Hardware project source files
###

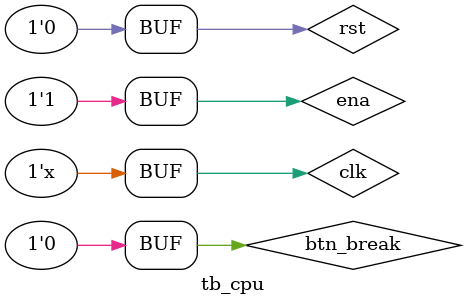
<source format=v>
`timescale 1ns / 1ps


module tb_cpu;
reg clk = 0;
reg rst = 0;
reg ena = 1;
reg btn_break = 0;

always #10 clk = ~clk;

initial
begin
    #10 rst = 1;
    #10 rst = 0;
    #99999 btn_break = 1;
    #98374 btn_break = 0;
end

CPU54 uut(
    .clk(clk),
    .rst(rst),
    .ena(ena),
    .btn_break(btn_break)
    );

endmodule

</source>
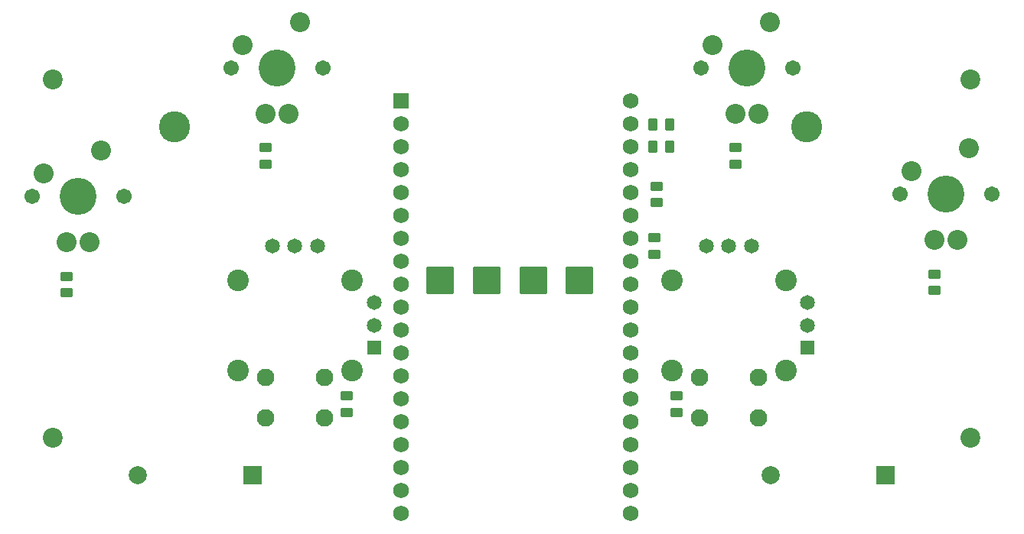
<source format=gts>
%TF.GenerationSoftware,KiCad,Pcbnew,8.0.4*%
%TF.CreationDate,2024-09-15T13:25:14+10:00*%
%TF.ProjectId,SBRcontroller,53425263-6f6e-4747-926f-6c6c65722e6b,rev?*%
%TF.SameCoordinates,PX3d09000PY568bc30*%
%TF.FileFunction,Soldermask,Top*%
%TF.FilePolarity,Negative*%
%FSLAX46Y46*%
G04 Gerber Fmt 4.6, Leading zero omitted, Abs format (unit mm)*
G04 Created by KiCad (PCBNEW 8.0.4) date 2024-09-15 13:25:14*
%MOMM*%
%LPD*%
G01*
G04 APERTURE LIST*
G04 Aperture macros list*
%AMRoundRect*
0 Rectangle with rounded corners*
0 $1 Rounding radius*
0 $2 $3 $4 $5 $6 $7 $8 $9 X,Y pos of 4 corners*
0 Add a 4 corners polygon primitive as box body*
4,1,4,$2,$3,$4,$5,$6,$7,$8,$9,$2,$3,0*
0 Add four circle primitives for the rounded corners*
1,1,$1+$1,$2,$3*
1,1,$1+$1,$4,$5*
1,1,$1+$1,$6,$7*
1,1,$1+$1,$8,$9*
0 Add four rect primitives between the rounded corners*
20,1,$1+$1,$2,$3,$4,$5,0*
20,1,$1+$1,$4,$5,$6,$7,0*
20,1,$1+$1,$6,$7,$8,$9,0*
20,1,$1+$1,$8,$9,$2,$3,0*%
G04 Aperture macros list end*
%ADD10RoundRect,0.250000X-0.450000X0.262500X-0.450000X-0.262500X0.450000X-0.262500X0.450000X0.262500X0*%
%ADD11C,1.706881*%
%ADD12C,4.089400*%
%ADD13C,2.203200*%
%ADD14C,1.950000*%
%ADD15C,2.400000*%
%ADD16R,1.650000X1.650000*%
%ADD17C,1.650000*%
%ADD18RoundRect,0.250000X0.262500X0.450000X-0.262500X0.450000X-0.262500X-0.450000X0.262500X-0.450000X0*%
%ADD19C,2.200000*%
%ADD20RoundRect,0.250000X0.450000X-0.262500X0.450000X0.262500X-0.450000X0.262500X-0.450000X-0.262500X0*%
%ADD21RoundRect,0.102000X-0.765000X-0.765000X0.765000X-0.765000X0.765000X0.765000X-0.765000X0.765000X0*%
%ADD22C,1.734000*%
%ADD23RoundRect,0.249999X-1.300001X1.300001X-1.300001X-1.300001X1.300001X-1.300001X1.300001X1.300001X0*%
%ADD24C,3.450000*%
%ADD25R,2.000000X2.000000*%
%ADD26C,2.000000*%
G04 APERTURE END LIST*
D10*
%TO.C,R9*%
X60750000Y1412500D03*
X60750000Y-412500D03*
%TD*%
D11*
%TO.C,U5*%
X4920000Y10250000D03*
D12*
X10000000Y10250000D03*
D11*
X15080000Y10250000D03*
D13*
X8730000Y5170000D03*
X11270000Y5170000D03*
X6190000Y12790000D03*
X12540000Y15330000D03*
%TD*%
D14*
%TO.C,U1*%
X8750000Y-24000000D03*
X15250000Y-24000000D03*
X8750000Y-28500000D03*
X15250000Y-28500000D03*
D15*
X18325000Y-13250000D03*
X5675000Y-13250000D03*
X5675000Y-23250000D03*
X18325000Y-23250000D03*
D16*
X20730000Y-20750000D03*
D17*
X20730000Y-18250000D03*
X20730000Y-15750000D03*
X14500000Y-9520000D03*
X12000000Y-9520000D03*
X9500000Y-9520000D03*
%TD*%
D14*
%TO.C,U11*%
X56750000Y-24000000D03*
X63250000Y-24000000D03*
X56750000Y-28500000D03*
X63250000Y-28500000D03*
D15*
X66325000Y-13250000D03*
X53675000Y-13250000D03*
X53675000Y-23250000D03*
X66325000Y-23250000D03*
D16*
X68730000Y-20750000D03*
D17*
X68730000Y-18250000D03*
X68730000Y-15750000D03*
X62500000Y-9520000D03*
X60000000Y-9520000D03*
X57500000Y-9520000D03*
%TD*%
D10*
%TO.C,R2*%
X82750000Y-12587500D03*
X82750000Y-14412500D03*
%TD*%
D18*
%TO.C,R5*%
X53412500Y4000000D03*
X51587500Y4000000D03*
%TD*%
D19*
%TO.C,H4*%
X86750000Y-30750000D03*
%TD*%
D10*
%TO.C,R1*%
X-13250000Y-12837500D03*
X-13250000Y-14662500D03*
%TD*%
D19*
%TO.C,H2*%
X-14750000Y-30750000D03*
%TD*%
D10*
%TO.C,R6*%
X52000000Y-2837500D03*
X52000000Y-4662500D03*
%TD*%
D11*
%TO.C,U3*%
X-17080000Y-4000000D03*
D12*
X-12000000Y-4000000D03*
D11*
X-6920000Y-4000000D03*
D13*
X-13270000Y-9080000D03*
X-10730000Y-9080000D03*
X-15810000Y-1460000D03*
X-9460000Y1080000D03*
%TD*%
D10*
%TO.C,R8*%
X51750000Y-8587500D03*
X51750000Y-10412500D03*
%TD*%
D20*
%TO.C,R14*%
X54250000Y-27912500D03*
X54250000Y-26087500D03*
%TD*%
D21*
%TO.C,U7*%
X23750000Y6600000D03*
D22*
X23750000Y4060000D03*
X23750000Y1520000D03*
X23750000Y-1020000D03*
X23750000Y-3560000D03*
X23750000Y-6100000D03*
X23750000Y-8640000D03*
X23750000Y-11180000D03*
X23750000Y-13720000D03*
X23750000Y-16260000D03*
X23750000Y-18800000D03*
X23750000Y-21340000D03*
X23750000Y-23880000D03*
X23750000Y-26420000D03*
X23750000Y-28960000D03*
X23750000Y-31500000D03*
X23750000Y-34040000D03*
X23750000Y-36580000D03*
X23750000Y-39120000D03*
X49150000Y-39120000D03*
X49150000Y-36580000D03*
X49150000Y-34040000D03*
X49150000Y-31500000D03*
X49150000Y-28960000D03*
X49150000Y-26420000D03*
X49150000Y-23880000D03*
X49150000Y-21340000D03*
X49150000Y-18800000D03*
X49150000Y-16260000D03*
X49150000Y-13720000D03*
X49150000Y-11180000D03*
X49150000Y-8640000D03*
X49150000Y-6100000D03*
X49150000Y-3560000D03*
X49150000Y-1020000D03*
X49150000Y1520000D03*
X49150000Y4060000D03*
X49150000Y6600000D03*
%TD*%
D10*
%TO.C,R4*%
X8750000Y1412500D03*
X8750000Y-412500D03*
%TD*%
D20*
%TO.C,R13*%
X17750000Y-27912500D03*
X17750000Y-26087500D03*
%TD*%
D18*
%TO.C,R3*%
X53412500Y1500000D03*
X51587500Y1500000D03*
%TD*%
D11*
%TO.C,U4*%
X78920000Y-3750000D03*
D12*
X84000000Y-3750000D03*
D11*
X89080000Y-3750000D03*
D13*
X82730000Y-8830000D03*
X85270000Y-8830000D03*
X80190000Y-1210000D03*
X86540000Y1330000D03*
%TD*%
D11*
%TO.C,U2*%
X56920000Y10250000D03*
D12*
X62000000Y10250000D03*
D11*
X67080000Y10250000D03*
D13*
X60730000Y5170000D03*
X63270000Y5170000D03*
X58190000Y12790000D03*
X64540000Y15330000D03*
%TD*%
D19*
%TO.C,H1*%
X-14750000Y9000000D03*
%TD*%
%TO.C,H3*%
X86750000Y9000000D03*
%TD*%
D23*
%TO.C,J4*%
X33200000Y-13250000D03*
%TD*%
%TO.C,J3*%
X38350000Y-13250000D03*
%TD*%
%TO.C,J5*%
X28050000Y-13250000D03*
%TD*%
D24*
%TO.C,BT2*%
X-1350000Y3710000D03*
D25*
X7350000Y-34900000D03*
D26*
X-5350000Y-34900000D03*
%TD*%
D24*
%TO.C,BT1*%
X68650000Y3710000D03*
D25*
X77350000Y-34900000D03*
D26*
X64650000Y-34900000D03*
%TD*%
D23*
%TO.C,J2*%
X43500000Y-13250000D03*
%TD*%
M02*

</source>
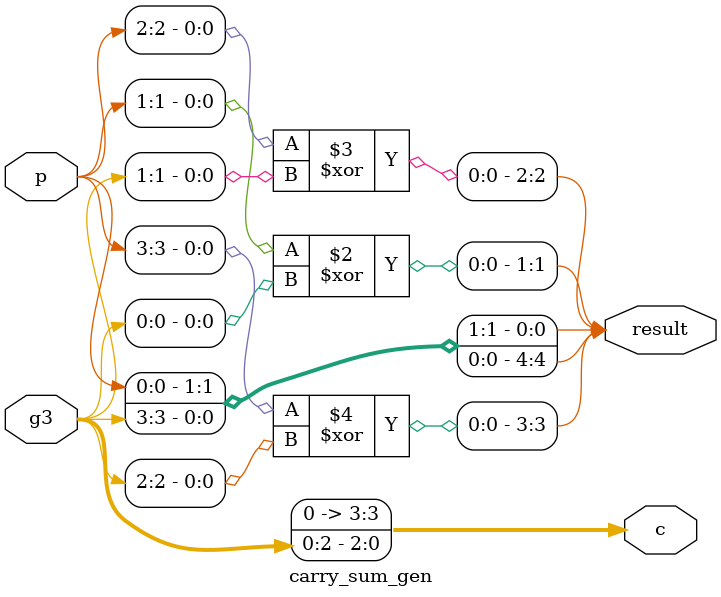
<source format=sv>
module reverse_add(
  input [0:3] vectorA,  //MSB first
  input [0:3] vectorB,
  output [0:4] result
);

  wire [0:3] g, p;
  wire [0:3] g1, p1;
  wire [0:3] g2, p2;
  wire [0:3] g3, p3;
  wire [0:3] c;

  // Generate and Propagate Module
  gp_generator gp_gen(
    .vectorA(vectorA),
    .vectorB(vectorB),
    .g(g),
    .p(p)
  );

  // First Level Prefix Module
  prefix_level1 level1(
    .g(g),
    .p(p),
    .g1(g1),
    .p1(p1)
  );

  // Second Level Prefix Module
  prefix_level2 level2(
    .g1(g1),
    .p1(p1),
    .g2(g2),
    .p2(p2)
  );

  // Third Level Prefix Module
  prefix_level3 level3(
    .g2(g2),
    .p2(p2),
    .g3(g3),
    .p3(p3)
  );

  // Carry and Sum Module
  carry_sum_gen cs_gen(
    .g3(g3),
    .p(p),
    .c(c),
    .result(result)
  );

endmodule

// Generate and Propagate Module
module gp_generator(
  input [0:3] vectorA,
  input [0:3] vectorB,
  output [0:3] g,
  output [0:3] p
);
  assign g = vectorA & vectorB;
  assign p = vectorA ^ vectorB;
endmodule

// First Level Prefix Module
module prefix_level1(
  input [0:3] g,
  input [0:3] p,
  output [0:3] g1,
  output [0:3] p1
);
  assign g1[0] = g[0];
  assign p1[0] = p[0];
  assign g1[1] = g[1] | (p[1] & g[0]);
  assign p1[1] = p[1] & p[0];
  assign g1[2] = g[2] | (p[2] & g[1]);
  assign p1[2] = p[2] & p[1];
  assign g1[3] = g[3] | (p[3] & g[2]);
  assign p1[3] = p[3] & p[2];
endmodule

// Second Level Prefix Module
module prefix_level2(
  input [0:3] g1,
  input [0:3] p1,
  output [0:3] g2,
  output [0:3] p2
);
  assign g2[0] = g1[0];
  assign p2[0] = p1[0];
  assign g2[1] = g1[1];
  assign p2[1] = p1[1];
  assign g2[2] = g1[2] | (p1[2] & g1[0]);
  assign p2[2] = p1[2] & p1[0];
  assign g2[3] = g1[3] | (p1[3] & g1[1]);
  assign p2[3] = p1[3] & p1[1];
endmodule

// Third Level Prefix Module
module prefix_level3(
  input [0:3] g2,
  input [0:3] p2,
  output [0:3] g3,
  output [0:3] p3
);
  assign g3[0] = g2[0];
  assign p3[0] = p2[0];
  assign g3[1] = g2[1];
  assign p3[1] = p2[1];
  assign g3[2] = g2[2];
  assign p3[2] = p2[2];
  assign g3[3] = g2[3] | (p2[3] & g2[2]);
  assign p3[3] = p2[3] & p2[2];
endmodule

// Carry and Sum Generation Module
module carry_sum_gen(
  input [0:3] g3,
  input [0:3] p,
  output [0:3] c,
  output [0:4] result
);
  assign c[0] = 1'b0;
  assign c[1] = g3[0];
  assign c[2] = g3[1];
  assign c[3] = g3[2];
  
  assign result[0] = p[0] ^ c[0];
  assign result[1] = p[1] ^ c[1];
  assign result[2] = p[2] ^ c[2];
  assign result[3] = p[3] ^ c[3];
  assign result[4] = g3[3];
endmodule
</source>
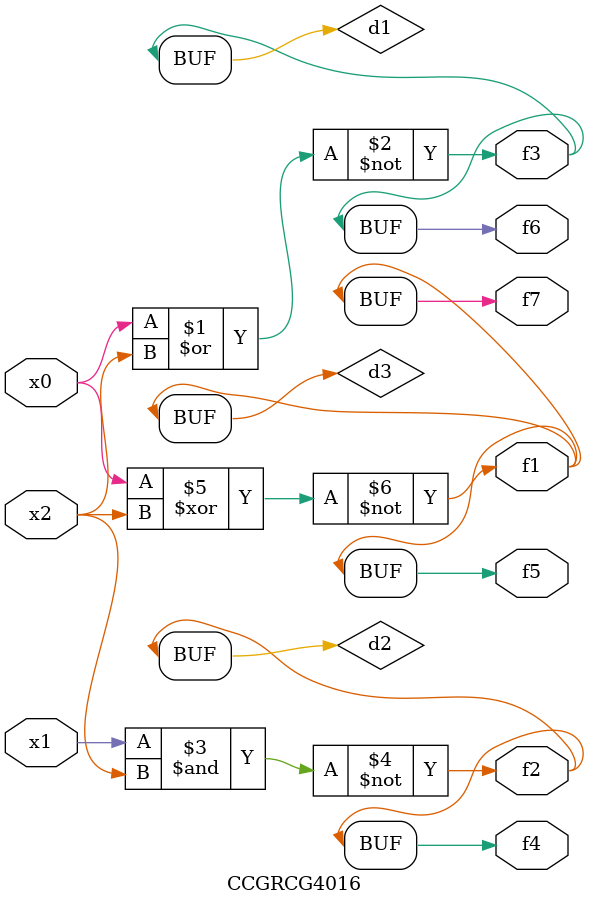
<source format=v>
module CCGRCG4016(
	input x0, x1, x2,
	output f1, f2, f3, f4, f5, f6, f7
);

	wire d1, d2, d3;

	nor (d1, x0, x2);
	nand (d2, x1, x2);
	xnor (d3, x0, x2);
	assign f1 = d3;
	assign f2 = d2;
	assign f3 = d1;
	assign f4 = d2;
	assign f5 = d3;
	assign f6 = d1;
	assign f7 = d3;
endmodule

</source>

###

▶ _Exercise_:
Above are some lines. Repeat exactly, and only, those from the line that has "X15250000Y-28500000D03*" through the line that has "X53675000Y-13250000D03*".

▶ _Result below_:
X15250000Y-28500000D03*
D15*
X18325000Y-13250000D03*
X5675000Y-13250000D03*
X5675000Y-23250000D03*
X18325000Y-23250000D03*
D16*
X20730000Y-20750000D03*
D17*
X20730000Y-18250000D03*
X20730000Y-15750000D03*
X14500000Y-9520000D03*
X12000000Y-9520000D03*
X9500000Y-9520000D03*
%TD*%
D14*
%TO.C,U11*%
X56750000Y-24000000D03*
X63250000Y-24000000D03*
X56750000Y-28500000D03*
X63250000Y-28500000D03*
D15*
X66325000Y-13250000D03*
X53675000Y-13250000D03*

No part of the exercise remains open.